ラカン研究者であり精神科医の松本卓也さんが、古代ギリシアから現代に至るまで、哲学者・思想家が「狂気」と「文化創造」の関係をどのように論じてきたかの通史を著した。

「“狂った人たち”が作った芸術は世に大きな影響を与えてきました。狂気は社会からの逸脱ですが、今、逸脱できるような場所がどんどん減り、働く人々や学生もみなコンプライアンス(法令遵守)に縛られている。歴史を辿り、何故こんなに息苦しくなってしまったのかを知るヒントを得たかった。そして今どうすれば“狂気”“逸脱”により新しい文化、社会を創り出せるのか考えたかったのです」

 プラトンは「神的狂気」が詩人に詩を語らせるとし、アリストテレスは飲酒などの「人間的狂気」も良いものと考えた。近代に入り、デカルトは懐疑に懐疑を重ねる狂気の中から“理性”を取り出したが、その“理性”は“狂気”と表裏一体、“狂気”を封じ込める“御札”だった。カントも狂気に関心を持ち狂気論を発表したが、次第に狂気を“隔離”し始め、『純粋理性批判』で狂気に結界を張った。ヘーゲルは、人間は狂気を乗り越えることで高次の活動が可能になる、と考えた。が、抑圧された“狂気”は舞い戻ってくる。ヘーゲルの同級生の詩人・ヘルダーリンは“近代の病”統合失調症の最初期の罹患者だ。

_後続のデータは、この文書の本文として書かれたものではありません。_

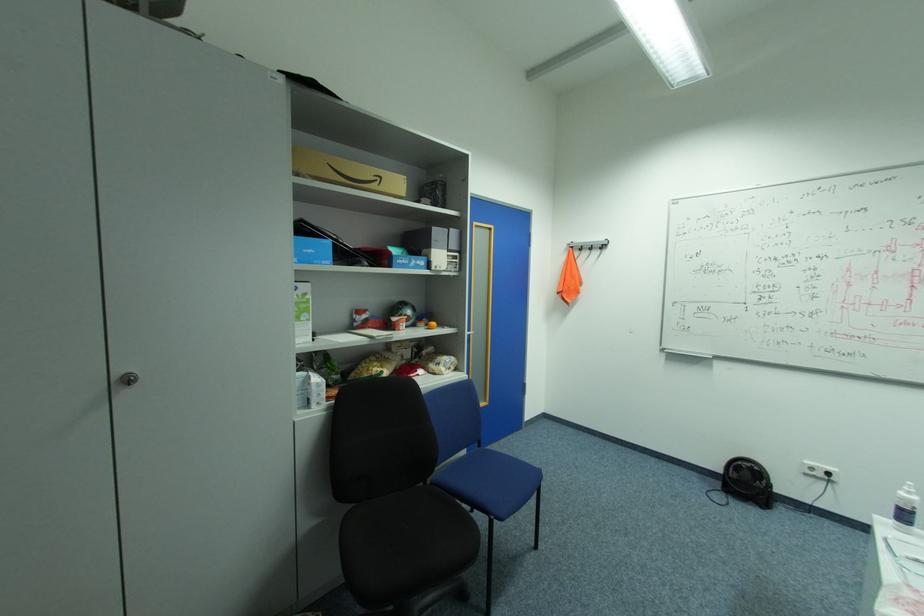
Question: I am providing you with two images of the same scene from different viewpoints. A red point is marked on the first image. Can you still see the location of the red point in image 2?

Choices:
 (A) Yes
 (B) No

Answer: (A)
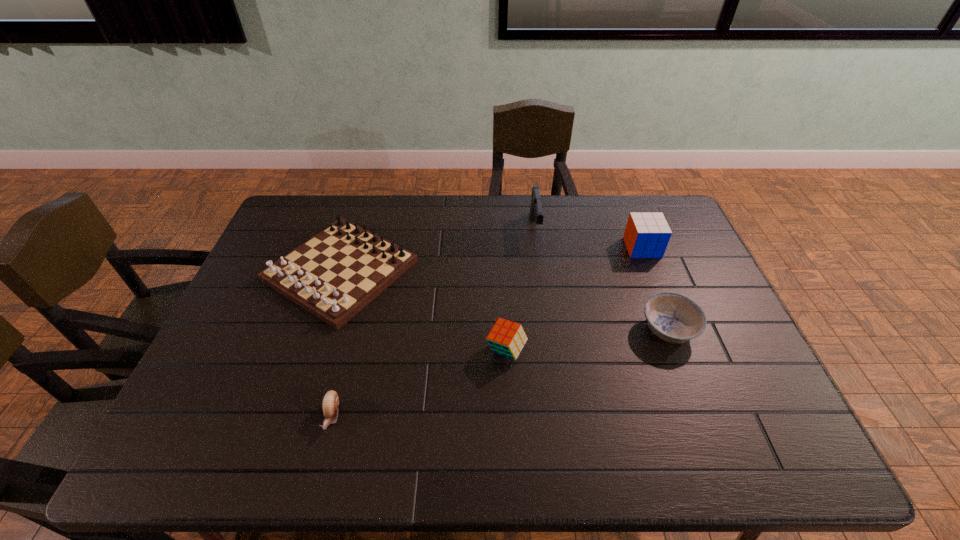
I want to click on object positioned at the far left corner, so click(x=335, y=274).

Identify the location of free space at the far edge of the desktop. (595, 208).

Locate an element on the screen. The image size is (960, 540). vacant space at the near edge is located at coordinates (635, 464).

Identify the location of vacant space at the left edge of the desktop. (273, 313).

In order to click on vacant space at the right edge in this screenshot , I will do `click(752, 386)`.

At what (x,y) coordinates should I click in order to perform the action: click on free point between the fourth object from right to left and the third object from right to left. Please return your answer as a coordinate pair (x, y). Looking at the image, I should click on (521, 289).

Find the location of a particular element. This screenshot has width=960, height=540. free area in between the right cube and the third object from left to right is located at coordinates (574, 299).

I want to click on free spot between the left cube and the bowl, so click(x=588, y=340).

Image resolution: width=960 pixels, height=540 pixels. I want to click on free space between the shortest object and the right cube, so click(x=487, y=332).

Where is `free spot between the bowl and the farther cube`? The image size is (960, 540). free spot between the bowl and the farther cube is located at coordinates (656, 288).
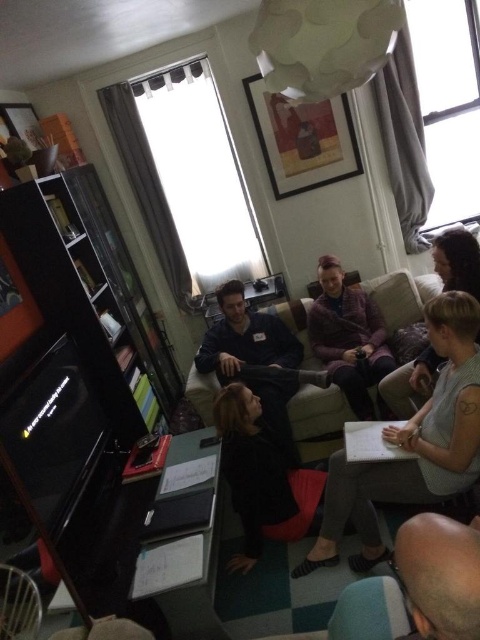
You are organizing a small event and need to decide which object to place in a specific area. Given the dark blue fleece jacket at center and the velvet green armchair at lower center, which one would require more space due to its size?

The dark blue fleece jacket at center requires more space because it has a larger size compared to the velvet green armchair at lower center.

You are a delivery robot with a package that needs to be placed between the dark blue fleece jacket at center and the wooden armchair at lower left. The package requires 1.5 meters of space. Can you fit it there?

The dark blue fleece jacket at center and wooden armchair at lower left are 1.66 meters apart, so yes, the package requiring 1.5 meters of space can fit between them since the distance is sufficient.

You are organizing a small event in the living room and need to place a decorative pillow on the velvet green armchair at lower center. However, there is a dark blue fleece jacket at center currently occupying the space. Can you place the pillow there without moving the jacket?

The dark blue fleece jacket at center is positioned over the velvet green armchair at lower center, so placing the decorative pillow there would require moving the jacket first.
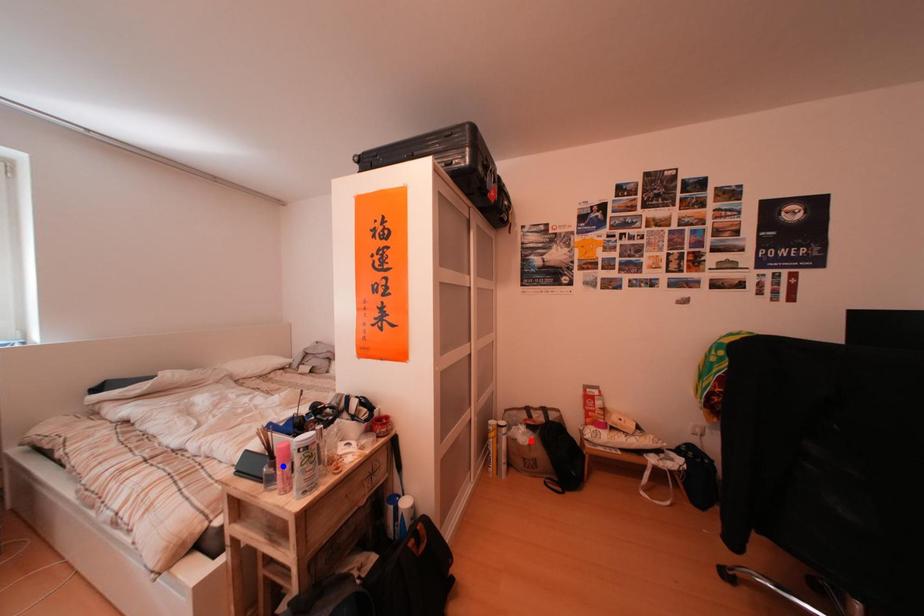
Question: Two points are marked on the image. Which point is closer to the camera?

「彼は大詩人シラーに父をみて、その偉大な父を一気に乗り越えようとして失敗、発症しました。このヘルダーリンをハイデガーが、不在の父、姿を見せぬ神という深淵の際にとどまり続けた芸術家として高く評価、その考えをラカン、フーコーらが発展させて20世紀半ばに“統合失調症中心主義”とその“悲劇主義的パラダイム”が完成します。統合失調症者は理性が解体するその瞬間に真理を垣間見る、というものです。これに“狂気”の文学者アルトーが反撃、デリダも、これらの言説は、ヘルダーリンを特権化し、個々の患者の特異性を見逃している、と批判した。無理もありません。統合失調症まつり上げても当事者は救われない。彼らが真理を垣間見るという言い方はもはや何の効果ももっていません」

 この“統合失調症中心主義”を脱するため、本書最終章ではポストモダンの思想家ドゥルーズの90年代の著作『批評と臨床』が参照される。ドゥルーズはかつてガタリと『アンチ・オイディプス』を著し、統合失調症資本主義の関係を検討していたが、晩年に別の道を模索し始めていた。

「彼は“文学は狂気である。だが、狂気は父ー母にかかわる事態ではない”と宣言した。“父ー母”とは神、国、言語など人が自分で選べずに生まれてくるものを指します。ヘルダーリンのように“父”に戦いを挑み、必然的に負けて発症する病、革命の挫折にも似た病として考えられたのが統合失調症でした。反対に、ドゥルーズは“表面的な”言葉遊びで子どもらを夢中にさせたルイスキャロルのような作家たちを、言葉で現実と斬り結び、自分の健康を死守した文学者として高く評価します。彼らは今だったら自閉症スペクトラムと診断される可能性が高い。類型化には慎重にならねばなりませんが、それでも僕は、自閉症の人達というのは、現実と闘っているのだと思います。不快な現実に巻き込まれないよう、“規則”の裏をかき静かに抵抗し、摩擦の中で独自の文化を創り続けているのです。その中でやがて現実の側も変容していく。彼らの方法こそ閉塞した今の時代にとり得る最良の戦略ではないでしょうか」

まつもとたくや1983年高知県生まれ。高知大学医学部卒業。自治医科大学大学院医学研究科博士課程修了。現在、京都大学大学院人間・環境学研究科准教授。著書に『人はみな妄想する』『享楽社会論』『症例でわかる精神病理学』等。